### Quoted passage:
==============================
Travel Seminars
2023 International Summer School of Theology
NEW BRUNSWICK THEOLOGICAL SEMINARY
in cooperation with the INTERNATIONAL REFORMED THEOLOGICAL INSTITUTE
announces its
2023 SUMMER SCHOOL OF THEOLOGY
The Calling of the Church in Times of Polarization
June 30 – July 8, 2023 • Amsterdam, the Netherlands
Theme: “The Calling of the Church in Times of Polarization”
Dates: June 30-July 8, 2023
Cost: $1,400. Participants are responsible for their own travel to Amsterdam and back. Cost includes lodging and lectures. Scholarships will be available for up to ten current NBTS students/graduates from the classes of 2022 or 2023 for up to $700 per student. We will offer a 3-credit Master’s elective course connected with this trip and for those who register, an additional $300 scholarship will be provided for the cost of the course.
==============================
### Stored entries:
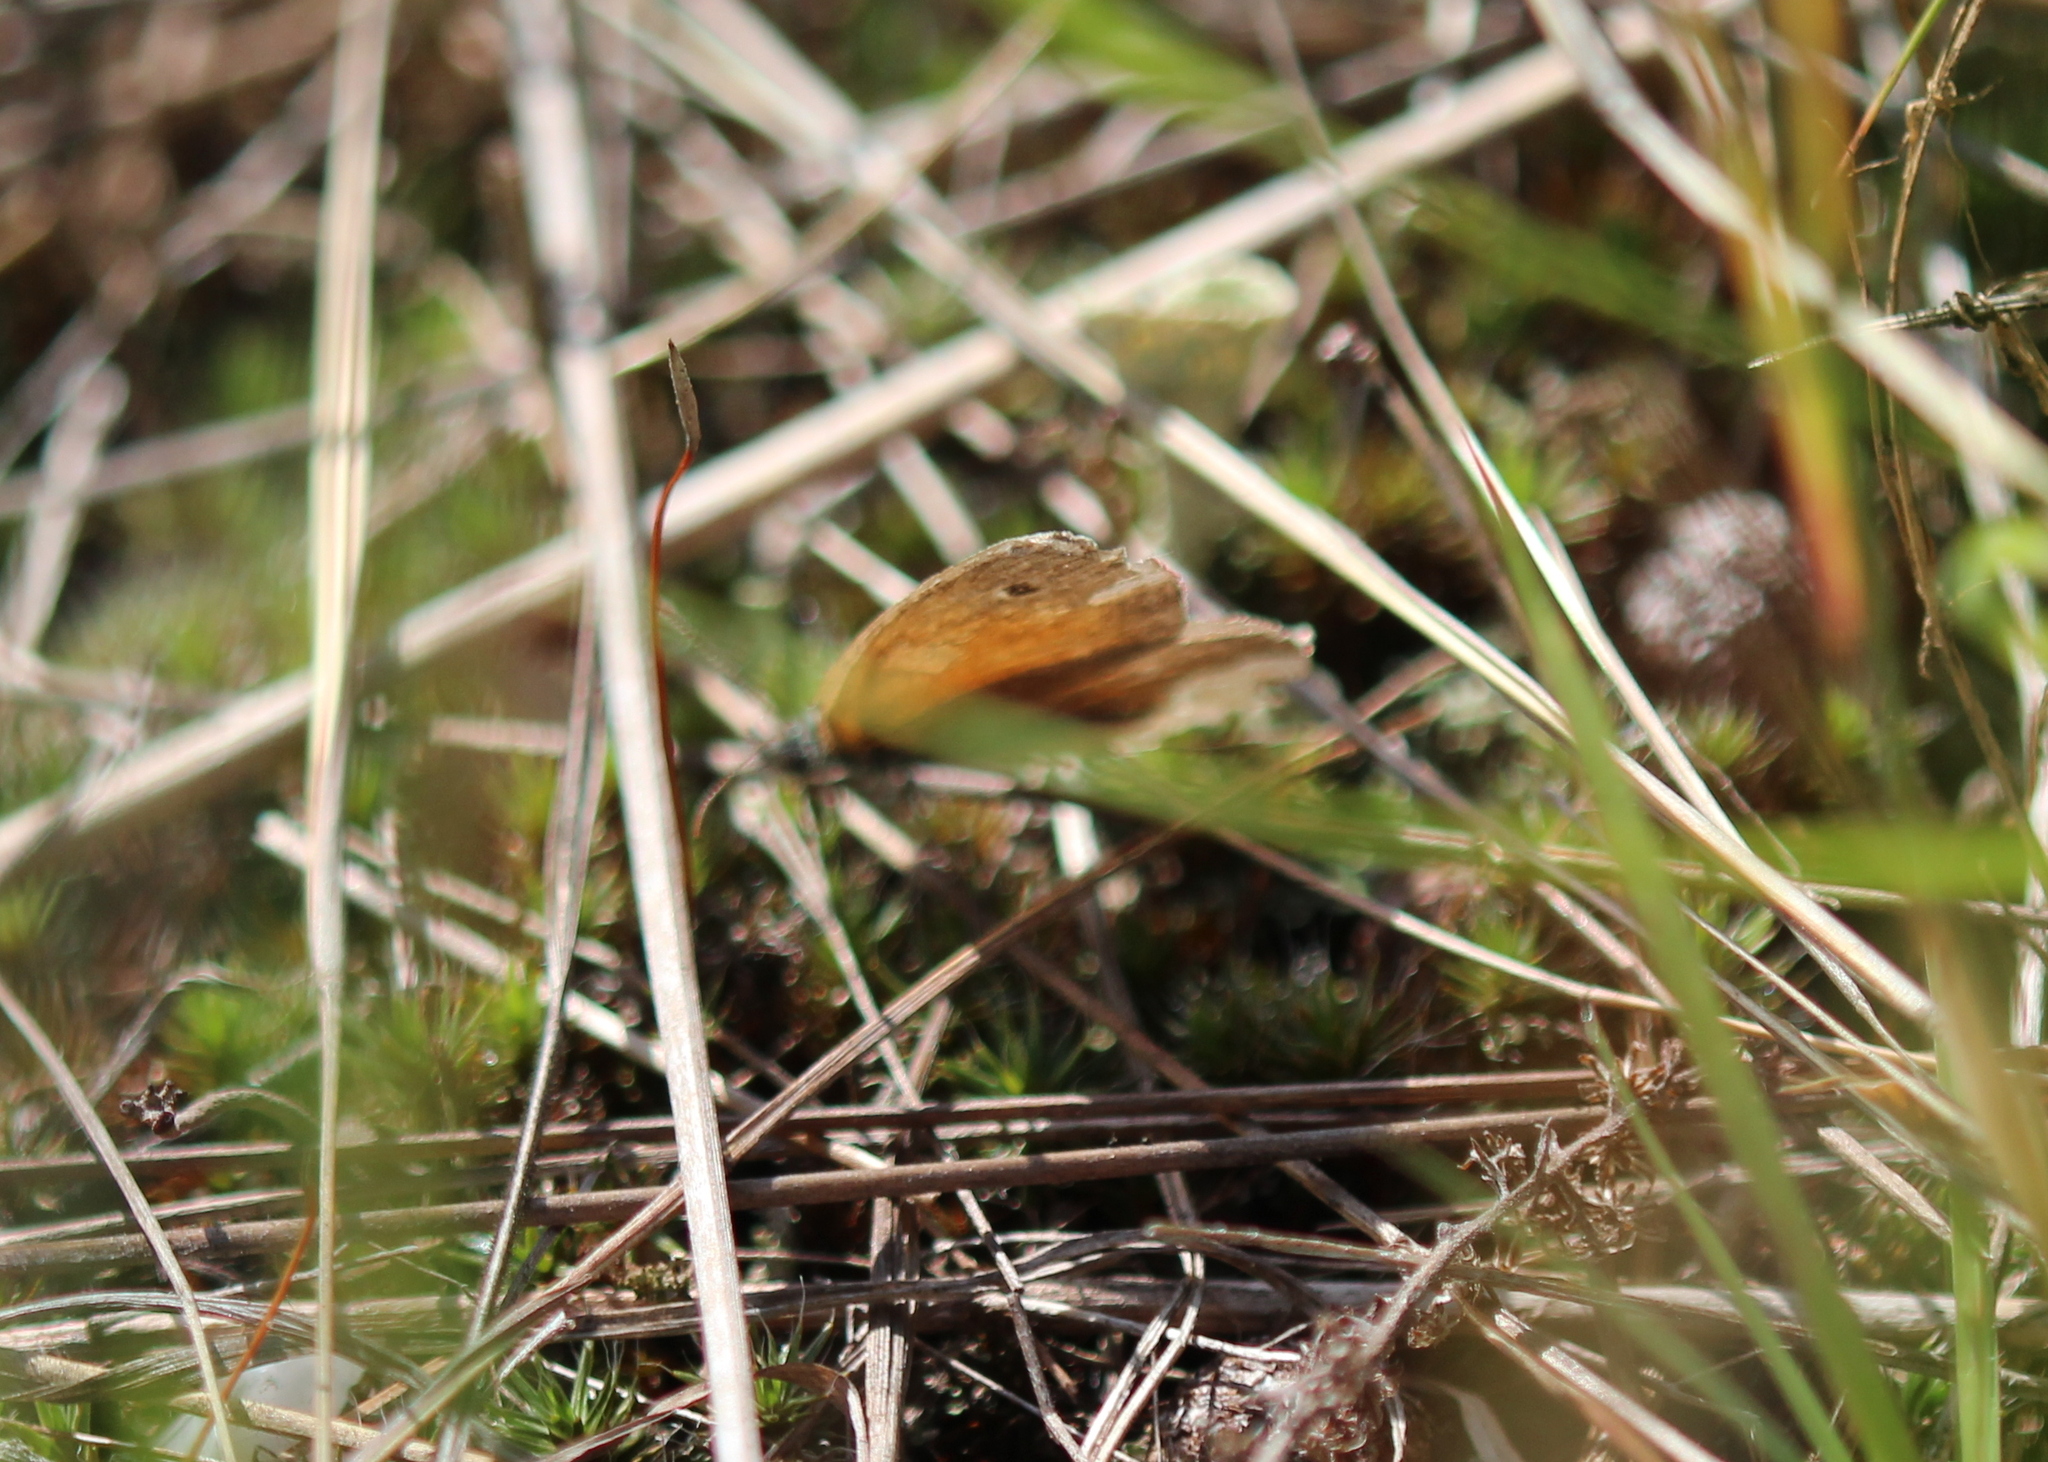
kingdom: Animalia
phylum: Arthropoda
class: Insecta
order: Lepidoptera
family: Nymphalidae
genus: Coenonympha
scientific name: Coenonympha california
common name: Common ringlet
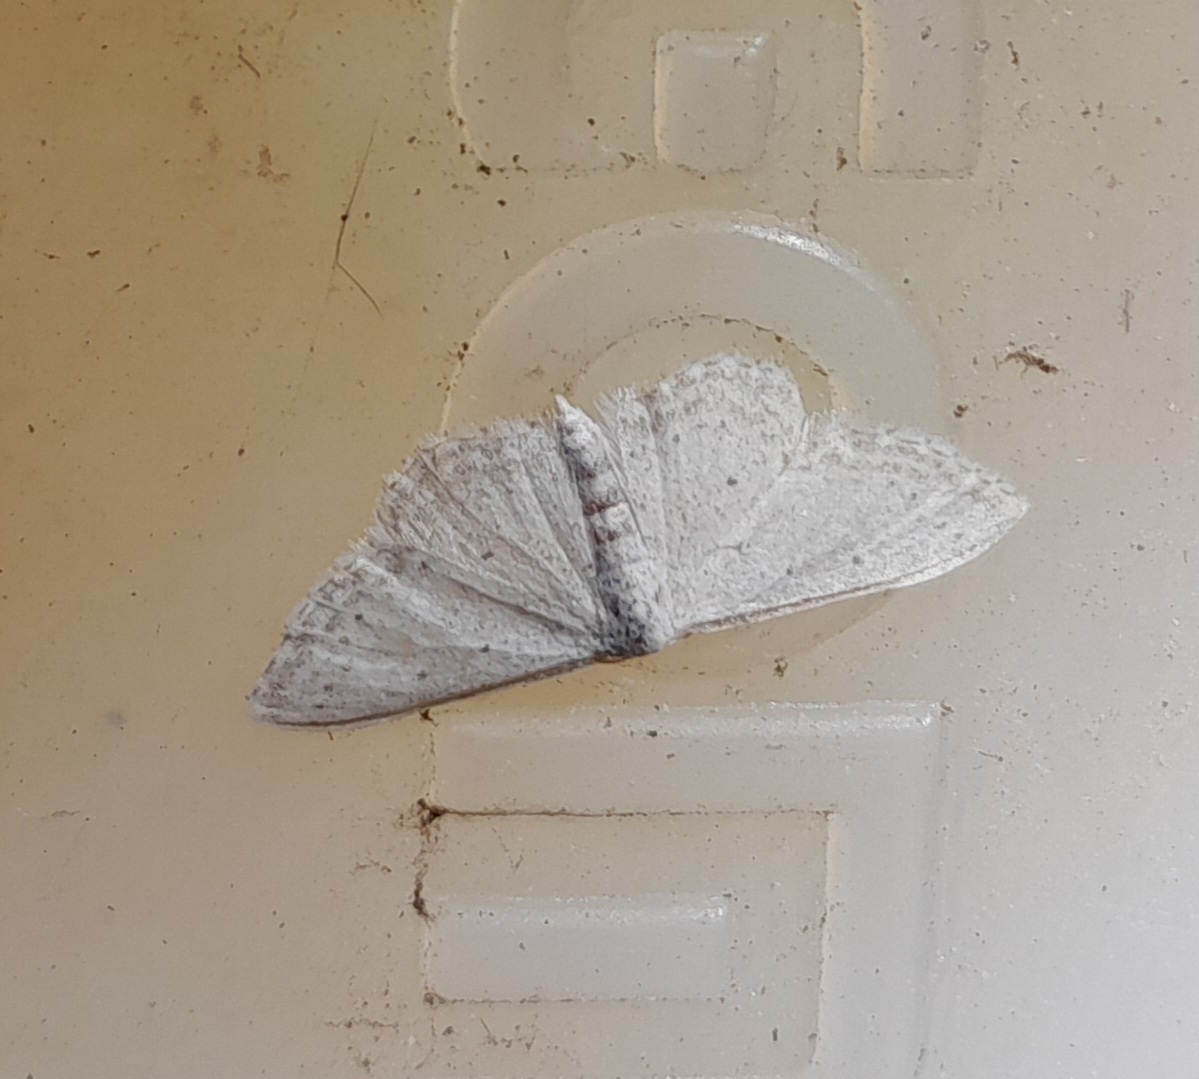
==============================
### Set of tasks:
1. Answer these questions about the summer school announcement:
(a) In which city is the summer school held?
(b) What is the cost to attend?
(c) What additional scholarship amount is given to those who register for the Master's elective course?
2. Copy every line of the dataset rows word for word, leaving the pictures out.
The summer school announcement has no connection to the rows.

### Task-by-task results:
1.
(a) Amsterdam, the Netherlands
(b) $1,400
(c) $300

2.
kingdom: Animalia
phylum: Arthropoda
class: Insecta
order: Lepidoptera
family: Nymphalidae
genus: Coenonympha
scientific name: Coenonympha california
common name: Common ringlet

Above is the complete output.